Paper long abstract:
Beginning in 2006, staff at the American Folklife Center have supported the Protocols for Native American Archival Materials, which were finally adopted as an "outside standard" by the Society of American Archivists in the summer of 2018, after much discussion about conflicts of values - the value of staff time, of minimal processing, minimal description, privileging "usage" over preservation vs. the value of community curation and community control of Native American cultural heritage materials.
The "Ancestral Voices" project at the American Folklife Center is a collaborative project to add contextual description to archival catalog records of 1890s recordings of Passamaquoddy speech and songs, as well as to existing collection descriptions of other Native American recordings at the Library of Congress. Adding Passamaquoddy translations, interpretations, cultural history, and indigenous knowledge to standard MARC catalog records is slow but rewarding because of the conversation taking place over months on multiple occasions, including face-to-face meetings. Contributing to "slowness" are technical limitations of updating MARC records on an iterative basis in a Voyager database (the Library of Congress catalog) that was not designed for flexible manipulation of records, and which must also deliver the digital audio files to the Library's web site.

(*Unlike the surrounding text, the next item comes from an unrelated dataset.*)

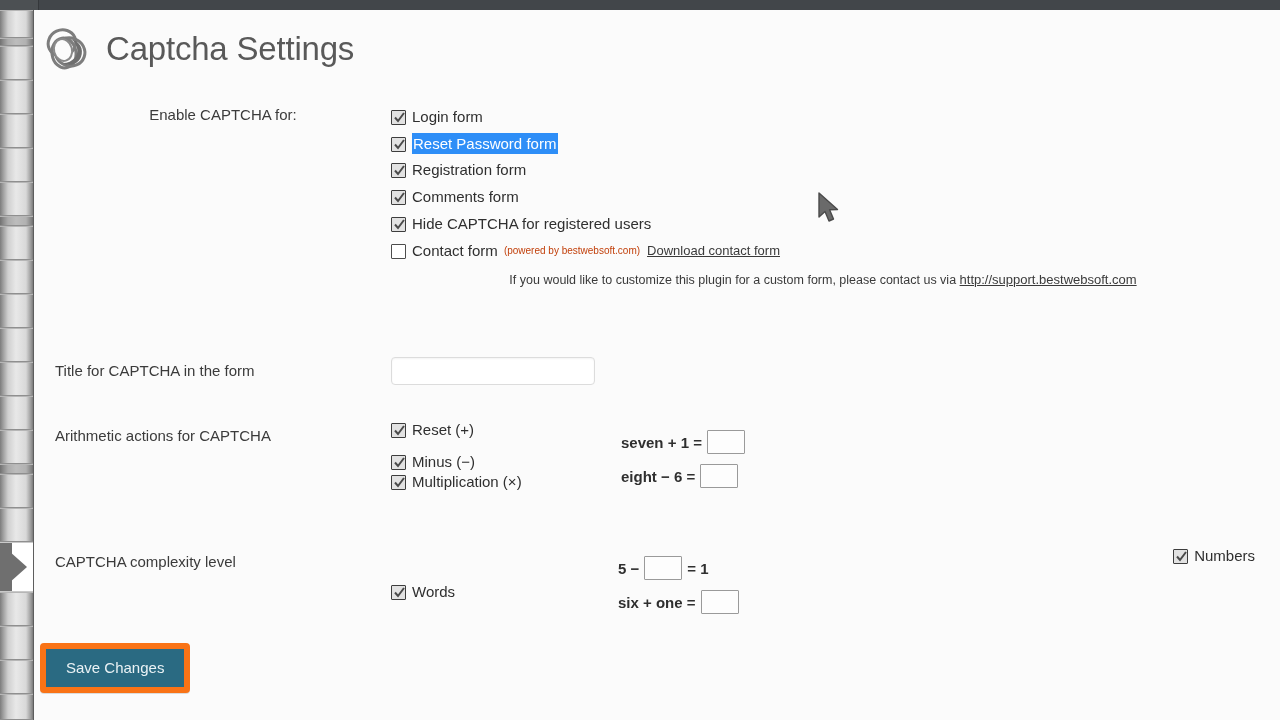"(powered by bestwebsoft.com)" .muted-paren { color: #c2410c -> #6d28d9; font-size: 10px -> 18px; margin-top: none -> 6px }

Our commitment to this process lies in its inherent value (not relative values)-- in the belief that the differences we are making and the process of continuing collaboration may aid cultural and language survival for people to whom it matters the most.
Paper short abstract:
This presentation will describe the development of the Oral Materials National Repository in Mexico: its general principles and its latest improvements, such as a GIS based application that allows the query of data from a graphical interface.
Paper long abstract:
For over ten years, the research group of the Oral Materials National Laboratory (www.lanmo.unam.mx) has worked on the construction of a repository to store the documentation of oral discourses in Mexico. These materials, generated from very different types of field work, are often scattered and inaccessible. The Oral Materials National Repository is an open access electronic system that allows the ordered and systematic storage of this kind of archives. It is flexible enough to include materials generated from different academic perspectives and it is intended to be not only a reasearch tool, but also a reference source for the different communities that provided the oral information in the first place. This presentation will describe the general principles of this archive as well as its latest improvements, such as a GIS based application that allows the query of data from a graphical interface.